In 1992, the United Nations Commission on Human Rights assigned a Special Rapporteur to monitor the situation of human rights in Myanmar. This intervention by the United Nations (UN) was motivated by the need to respond to grave and systematic human rights violations perpetrated by the country’s military regime against civilians, especially the persecution of the Rohingya.
More than a decade later, at the 2005 World UN Summit, all member states endorsed the Responsibility to Protect, a global norm “aimed at preventing and halting Genocide, War Crimes, Ethnic Cleansing and Crimes against Humanity.” Still, genocide of the Rohingya continues.

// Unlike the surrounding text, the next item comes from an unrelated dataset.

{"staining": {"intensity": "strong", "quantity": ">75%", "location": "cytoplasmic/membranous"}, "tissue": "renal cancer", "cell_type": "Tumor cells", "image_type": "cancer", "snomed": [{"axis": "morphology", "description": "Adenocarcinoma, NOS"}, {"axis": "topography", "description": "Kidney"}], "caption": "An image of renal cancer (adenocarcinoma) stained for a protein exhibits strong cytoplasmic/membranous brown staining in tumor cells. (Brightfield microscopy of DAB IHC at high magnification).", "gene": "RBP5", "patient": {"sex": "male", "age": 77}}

Following a recent outbreak of violence on 9 October in which nine police officers were killed, the Myanmar military has declared the Maungdaw area an ‘operational zone’ and reportedly conducted lethal ‘clearance operations’ to hunt down Rohingya ‘militants’ accused of the attacks on three border posts, despite the assailants’ identities being unknown. Local ethnic Buddhist Rakhines have been recruited to supplement other forces, and are armed to protect Buddhist residents from Muslim militants “who never follow the laws and are trying to seize our land and extend their territory”, according to Colonel Sein Lwin, Rakhine State Police Officer. The new recruits will serve 18 months with border police then be deployed to police stations in their hometowns. Rohingya have little chance of escape.
Top officials, like State Counsellor Aung San Suu Kyi, refused to use the word Rohingya in their responses to the 9 October attacks, while the UNDP Resident and Humanitarian Coordinator in Myanmar urged that the rule of law be fully respected and that civilians be protected. The Special Adviser to the UN Secretary-General on Myanmar praised the authorities’ “good organization and discipline in averting any major outbreak of violence between the communities in Rakhine. At this delicate juncture, the local communities must refuse to be provoked by these incidents and their leaders must work actively to prevent incitement of animosity or mutual hatred between Buddhist and Muslim communities.” But this is not a religious or ethnic struggle between equal “communities”. The Rohingya are not equal parties in the conflict. What is unfolding in Rakhine state is a well-executed military assault to remove the Rohingya from Myanmar.
Credible reports of arbitrary arrests, rape, torture, and extrajudicial killings of Rohingya followed these “clearance” operations. Human Rights Watch said satellite images reveal the vast extent of burnt homes, villages, crops, animals, mosques and religious property. Whole villages have been cleared and more than 10,000 Rohingya forcibly removed from their homes. Villagers reported that their empty properties were looted by state security forces and Buddhist residents. On 16 November, the Office of State Counsellor Aung San Suu Kyi denied all allegations of damage inflicted on Rohingya but accused the “armed attackers” of burning their own villages, in order to get media attention and to receive aid from international organisations.
Adama Dieng, the United Nations Special Adviser on the Prevention of Genocide called for conditions to be put in place that would support peaceful coexistence among the different communities in Rakhine State. If peaceful coexistence is, in fact, the goal, the terms of peace become nearly irrelevant. Such an approach ensures that governments move far away from justice.